The physiology of any organism can ultimately be reduced to a series of chemical reactions. Most of these reactions are strongly influenced by temperature. The effect of increasing temperature on the rate of increase in biochemical reactions is often greater than can be explained simply by the thermally induced increase in the average kinetic energy of the reacting molecules. For example, many biochemical reactions increase their reaction rate two to threefold over a 10°C rise in temperature. Based on simple molecular kinetics, a 10°C rise in temperature should have increased the reaction rate only a few percent. In the late 1800s, the Swedish physical chemist Arrhenius proposed that the often logarithmic increase in the reaction rates of biochemical reactions is related to their activation energy.

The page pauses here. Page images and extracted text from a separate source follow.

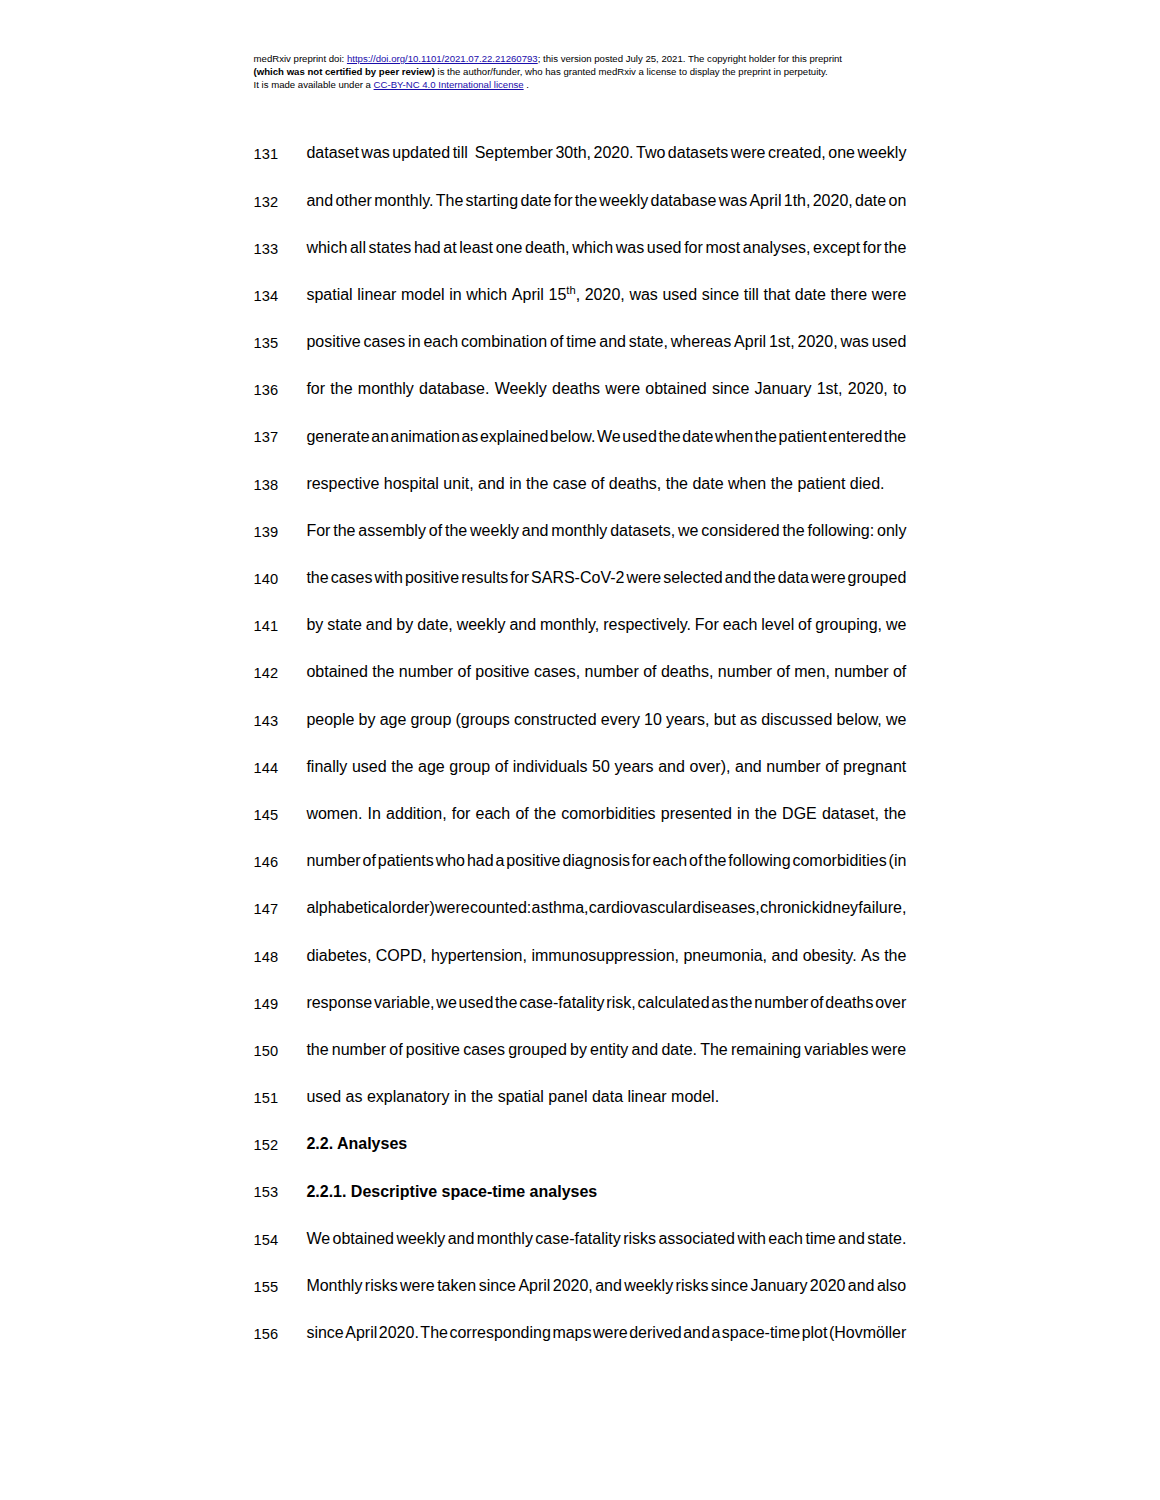medRxiv preprint doi: https://doi.org/10.1101/2021.07.22.21260793; this version posted July 25, 2021. The copyright holder for this preprint
(which was not certified by peer review) is the author/funder, who has granted medRxiv a license to display the preprint in perpetuity.
It is made available under a CC-BY-NC 4.0 International license .
131
dataset was updated till September 30th, 2020. Two datasets were created, one weekly
132
and other monthly. The starting date for the weekly database was April 1th, 2020, date on
133
which all states had at least one death, which was used for most analyses, except for the
134
spatial linear model in which April 15th, 2020, was used since till that date there were
135
positive cases in each combination of time and state, whereas April 1st, 2020, was used
136
for the monthly database. Weekly deaths were obtained since January 1st, 2020, to
137
generate an animation as explained below. We used the date when the patient entered the
138
respective hospital unit, and in the case of deaths, the date when the patient died.
139
For the assembly of the weekly and monthly datasets, we considered the following: only
140
the cases with positive results for SARS-CoV-2 were selected and the data were grouped
141
by state and by date, weekly and monthly, respectively. For each level of grouping, we
142
obtained the number of positive cases, number of deaths, number of men, number of
143
people by age group(groups constructed every 10 years, but as discussed below, we
144
finally used the age group of individuals 50 years and over), and number of pregnant
145
women. In addition, for each of the comorbidities presented in the DGE dataset, the
146
number of patients who had apositive diagnosis for each of the following comorbidities(in
147
alphabetical order) were counted: asthma, cardiovascular diseases, chronic kidney failure,
148
diabetes, COPD, hypertension, immunosuppression, pneumonia, and obesity. As the
149
response variable, we used the case-fatality risk, calculated as the number of deaths over
150
the number of positive cases grouped by entity and date. The remaining variables were
151
used as explanatory in the spatial panel data linear model.
152
2.2. Analyses
153
2.2.1. Descriptive space-time analyses
154
We obtained weekly and monthly case-fatality risks associated with each time and state.
155
Monthly risks were taken since April 2020, and weekly risks since January 2020 and also
156
since April 2020. The corresponding maps were derived and aspace-time plot(Hovmöller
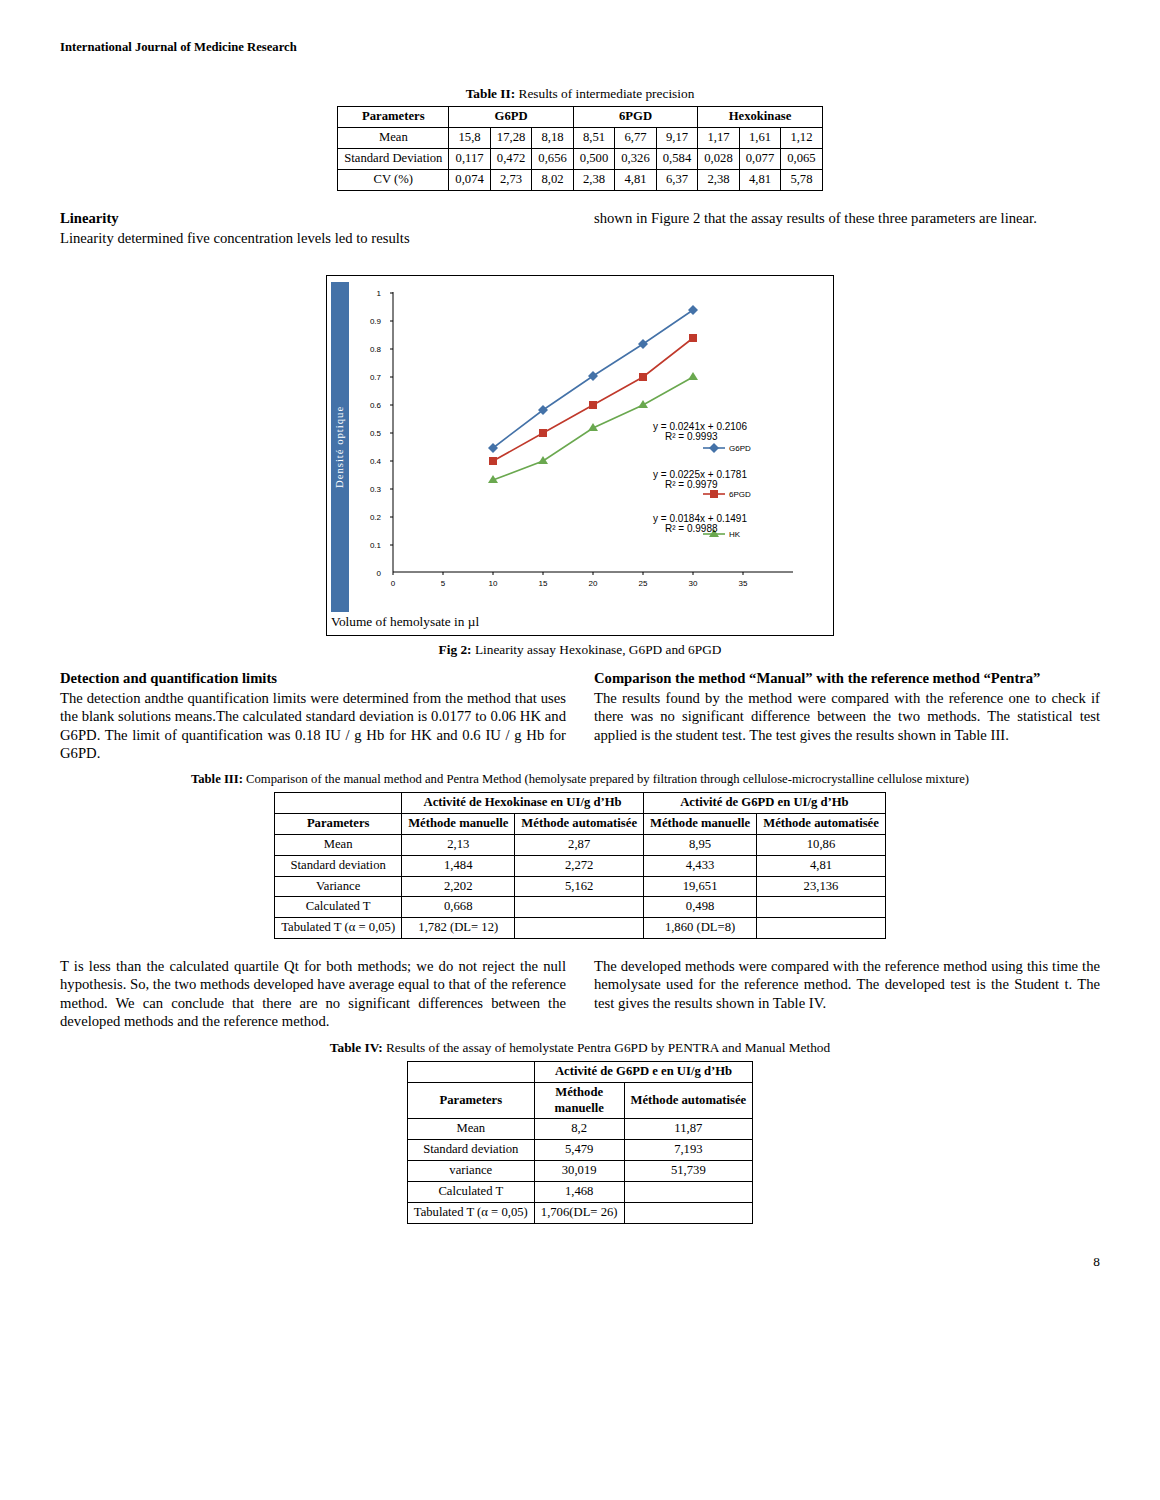International Journal of Medicine Research
Table II: Results of intermediate precision
| Parameters | G6PD | 6PGD | Hexokinase |
| --- | --- | --- | --- |
| Mean | 15,8 | 17,28 | 8,18 | 8,51 | 6,77 | 9,17 | 1,17 | 1,61 | 1,12 |
| Standard Deviation | 0,117 | 0,472 | 0,656 | 0,500 | 0,326 | 0,584 | 0,028 | 0,077 | 0,065 |
| CV (%) | 0,074 | 2,73 | 8,02 | 2,38 | 4,81 | 6,37 | 2,38 | 4,81 | 5,78 |
Linearity
Linearity determined five concentration levels led to results
shown in Figure 2 that the assay results of these three parameters are linear.
Densité optique
1 0.9 0.8 0.7 0.6 0.5 0.4 0.3 0.2 0.1 0 0 5 10 15 20 25 30 35 G6PD 6PGD HK y = 0.0241x + 0.2106 R² = 0.9993 y = 0.0225x + 0.1781 R² = 0.9979 y = 0.0184x + 0.1491 R² = 0.9988
Volume of hemolysate in µl
Fig 2: Linearity assay Hexokinase, G6PD and 6PGD
Detection and quantification limits
The detection andthe quantification limits were determined from the method that uses the blank solutions means.The calculated standard deviation is 0.0177 to 0.06 HK and G6PD. The limit of quantification was 0.18 IU / g Hb for HK and 0.6 IU / g Hb for G6PD.
Comparison the method “Manual” with the reference method “Pentra”
The results found by the method were compared with the reference one to check if there was no significant difference between the two methods. The statistical test applied is the student test. The test gives the results shown in Table III.
Table III: Comparison of the manual method and Pentra Method (hemolysate prepared by filtration through cellulose-microcrystalline cellulose mixture)
| | Activité de Hexokinase en UI/g d’Hb | Activité de G6PD en UI/g d’Hb |
| --- | --- | --- |
| Parameters | Méthode manuelle | Méthode automatisée | Méthode manuelle | Méthode automatisée |
| Mean | 2,13 | 2,87 | 8,95 | 10,86 |
| Standard deviation | 1,484 | 2,272 | 4,433 | 4,81 |
| Variance | 2,202 | 5,162 | 19,651 | 23,136 |
| Calculated T | 0,668 | | 0,498 | |
| Tabulated T (α = 0,05) | 1,782 (DL= 12) | | 1,860 (DL=8) | |
T is less than the calculated quartile Qt for both methods; we do not reject the null hypothesis. So, the two methods developed have average equal to that of the reference method. We can conclude that there are no significant differences between the developed methods and the reference method.
The developed methods were compared with the reference method using this time the hemolysate used for the reference method. The developed test is the Student t. The test gives the results shown in Table IV.
Table IV: Results of the assay of hemolystate Pentra G6PD by PENTRA and Manual Method
| | Activité de G6PD e en UI/g d’Hb |
| --- | --- |
| Parameters | Méthode manuelle | Méthode automatisée |
| Mean | 8,2 | 11,87 |
| Standard deviation | 5,479 | 7,193 |
| variance | 30,019 | 51,739 |
| Calculated T | 1,468 | |
| Tabulated T (α = 0,05) | 1,706(DL= 26) | |
8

Arrhenius mathematically characterized the effects of temperature on biochemical reactions, pointing out that most biochemical reactions tend to increase logarithmically with increasing temperature to a point of maximization. Above this optimal temperature, the reactions decrease. Examples of this profound effect temperature has on biological systems can be seen in its effect on the growth rates of various organisms.

Organisms which regulate their body temperature maintain a degree of biochemical stability not found in the non-thermoregulators. Not only have their biochemical reactions evolved to function optimally at or near the regulated body temperature, but, perhaps more importantly, these reactions can now occur in comparative independence of the environmental temperature. A normal reduction in the environmental temperature does not slow the metabolic processes of a thermoregulator like a bird or mammal.